In den Kitas ist das Personal knapp. Viele Einrichtungen im Nordosten können nur mit Hilfe von Ausnahmegenehmigungen für Seiteneisteiger die Betreuung der Kinder sicherstellen. Neue Ausbildungswege sollen rasch Erziehernachwuchs bringen. Doch die sind umstritten.
Die Kritik an den von SPD und CDU geplanten Änderungen am Kitagesetz von Mecklenburg-Vorpommern reißt nicht ab.
Unmittelbar vor der für Mittwoch vom Sozialausschuss anberaumten öffentlichen Experten-Anhörung meldete auch die Gewerkschaft Verdi Bedenken an. Der vorgelegte Gesetzentwurf sei „Flickschusterei“ und führe zu gravierenden Qualitätsverlusten in der pädagogischen Arbeit, erklärte Verdi-Geschäftsführerin Diana Markiwitz am Montag in Schwerin.
Umstritten ist vor allem die Einführung einer dreijährigen, praxisintegrierten Erzieher-Ausbildung, mit der dem Personalmangel in den Kindertagesstätten des Landes entgegengewirkt werden soll. Die oppositionelle Linke, Verdi und auch die Bildungsgewerkschaft GEW befürchten damit den Einstieg in eine Zwei-Klassen-Beschäftigung.
„Die jungen Leute bekommen eine Schmalspurausbildung, die nur in Mecklenburg-Vorpommern einsetzbar ist und ihnen - trotz verlockender Ausbildungsvergütung - im Beruf dann finanzielle Nachteile bringt“, beklagte Markiwitz. Das Einstiegsgehalt liege um etwa 200 Euro im Monat niedriger als bei Berufsanfängern mit der bisher üblichen, allerdings kostenpflichtigen akademischen Ausbildung über vier Jahre.
Nach dem Willen der Koalition soll das neue Gesetz noch vor der Sommerpause beschlossen werden. Damit könnten schon im September die ersten dualen Modell-Ausbildungsgänge für Erzieher beginnen. Die Träger der Kindertagesstätten stehen dem Vorhaben im Wesentlichen positiv gegenüber, weil sie sich eine praxisnahe Ausbildung und eine frühzeitige Bindung der Nachwuchskräfte an die Einrichtung erhoffen.
Laut Gesetzentwurf sollen künftig auch ausgebildete Tanz- und Theaterpädagogen, Musik- und Sportpädagogen, Logopäden, Kinderkrankenpfleger, Hebammen sowie Physiotherapeuten und Ergotherapeuten als vollwertige Fachkräfte in Kitas eingesetzt werden. 2016 hatten Kita-Träger fast 240 Ausnahmeanträge gestellt, um unterqualifiziertes Personal als Fachkräfte beschäftigen zu können.
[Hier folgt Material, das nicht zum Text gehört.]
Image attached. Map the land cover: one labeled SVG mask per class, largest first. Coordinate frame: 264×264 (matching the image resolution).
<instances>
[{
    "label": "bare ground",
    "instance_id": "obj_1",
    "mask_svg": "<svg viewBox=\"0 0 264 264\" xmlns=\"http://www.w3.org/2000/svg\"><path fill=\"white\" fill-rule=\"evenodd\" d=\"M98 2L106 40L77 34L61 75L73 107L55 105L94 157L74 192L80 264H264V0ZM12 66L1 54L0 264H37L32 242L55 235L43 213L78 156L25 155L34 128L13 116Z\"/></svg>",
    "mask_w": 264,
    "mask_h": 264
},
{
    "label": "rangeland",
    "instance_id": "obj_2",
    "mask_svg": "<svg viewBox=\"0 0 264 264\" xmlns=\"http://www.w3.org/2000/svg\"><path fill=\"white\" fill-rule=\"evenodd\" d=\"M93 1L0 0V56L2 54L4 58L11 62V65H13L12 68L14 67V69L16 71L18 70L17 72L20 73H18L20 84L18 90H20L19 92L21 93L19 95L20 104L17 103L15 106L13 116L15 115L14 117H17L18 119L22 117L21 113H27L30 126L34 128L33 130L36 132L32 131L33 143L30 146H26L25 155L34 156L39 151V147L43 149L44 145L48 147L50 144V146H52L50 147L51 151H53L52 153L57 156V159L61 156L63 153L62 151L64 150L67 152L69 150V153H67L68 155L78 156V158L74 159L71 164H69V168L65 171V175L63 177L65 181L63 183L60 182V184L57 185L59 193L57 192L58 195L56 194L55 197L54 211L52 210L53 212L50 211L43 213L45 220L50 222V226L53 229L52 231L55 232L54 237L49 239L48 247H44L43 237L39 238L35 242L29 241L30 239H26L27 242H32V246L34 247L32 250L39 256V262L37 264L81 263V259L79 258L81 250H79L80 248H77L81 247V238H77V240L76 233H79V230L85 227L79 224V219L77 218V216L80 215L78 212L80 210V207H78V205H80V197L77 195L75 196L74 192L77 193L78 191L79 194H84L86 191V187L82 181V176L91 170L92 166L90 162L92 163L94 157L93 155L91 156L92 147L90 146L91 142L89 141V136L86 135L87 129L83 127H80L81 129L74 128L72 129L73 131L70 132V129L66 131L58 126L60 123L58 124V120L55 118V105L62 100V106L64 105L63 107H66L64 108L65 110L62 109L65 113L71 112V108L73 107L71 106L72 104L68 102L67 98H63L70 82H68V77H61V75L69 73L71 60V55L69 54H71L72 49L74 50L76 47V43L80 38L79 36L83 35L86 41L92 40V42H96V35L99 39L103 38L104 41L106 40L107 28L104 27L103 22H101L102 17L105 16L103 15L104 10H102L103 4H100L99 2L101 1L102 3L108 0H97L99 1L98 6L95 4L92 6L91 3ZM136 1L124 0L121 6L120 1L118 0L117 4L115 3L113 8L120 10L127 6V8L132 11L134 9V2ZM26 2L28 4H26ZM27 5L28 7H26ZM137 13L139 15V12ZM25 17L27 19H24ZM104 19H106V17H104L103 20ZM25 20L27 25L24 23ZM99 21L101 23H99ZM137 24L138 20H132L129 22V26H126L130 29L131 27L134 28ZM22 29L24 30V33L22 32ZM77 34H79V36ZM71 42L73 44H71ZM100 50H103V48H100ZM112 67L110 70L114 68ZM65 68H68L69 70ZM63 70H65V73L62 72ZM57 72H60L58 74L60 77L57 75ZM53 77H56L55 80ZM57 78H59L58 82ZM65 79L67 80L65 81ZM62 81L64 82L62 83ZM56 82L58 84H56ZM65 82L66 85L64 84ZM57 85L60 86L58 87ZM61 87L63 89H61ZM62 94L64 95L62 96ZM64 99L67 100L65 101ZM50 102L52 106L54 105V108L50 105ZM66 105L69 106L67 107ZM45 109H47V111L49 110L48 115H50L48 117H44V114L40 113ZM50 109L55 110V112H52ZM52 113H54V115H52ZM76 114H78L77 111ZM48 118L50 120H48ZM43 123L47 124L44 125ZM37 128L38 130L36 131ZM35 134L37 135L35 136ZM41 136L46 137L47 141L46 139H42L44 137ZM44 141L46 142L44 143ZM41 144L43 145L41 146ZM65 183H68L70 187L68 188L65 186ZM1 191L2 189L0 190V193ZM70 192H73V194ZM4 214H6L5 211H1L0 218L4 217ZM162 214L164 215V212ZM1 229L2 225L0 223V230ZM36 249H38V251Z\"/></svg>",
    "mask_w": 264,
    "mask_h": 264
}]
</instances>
Verdi-Geschäftsführerin Markiwitz beklagte, dass in der etwa zweistündigen Experten-Anhörung im Landtag fast nur Kita-Träger und Kommunalverbände zu Wort kommen. Verdi als Interessenvertretung der Erzieherinnen und Erzieher hingegen bleibe außen vor. „Es scheint, dass der Sozialausschuss keine kritischen Bewertungen hören möchte“, sagte Markiwitz. Die Gewerkschaft wolle sich daher mit einer Protestaktion am Mittwoch vor dem Schweriner Schloss Gehör verschaffen und so auch „ein Zeichen für gute Bildungsqualität in Krippen, Kitas und Hort setzen“.
Sozialministerin Stefanie Drese (SPD) hatte bei der Einbringung des Gesetzes Anfang April Kritik an dem Vorhaben zurückgewiesen.
Angesichts wieder steigender Kinderzahlen und des altersbedingten Ausscheidens von Erziehern gewinne die Fachkräftesicherung an Bedeutung, rasches Handeln sei geboten. Den Angaben der Koalition zufolge geht im Nordosten etwa jede vierte der gegenwärtig 11 000 Erzieherinnen und Erzieher in den kommenden zehn Jahren in Rente.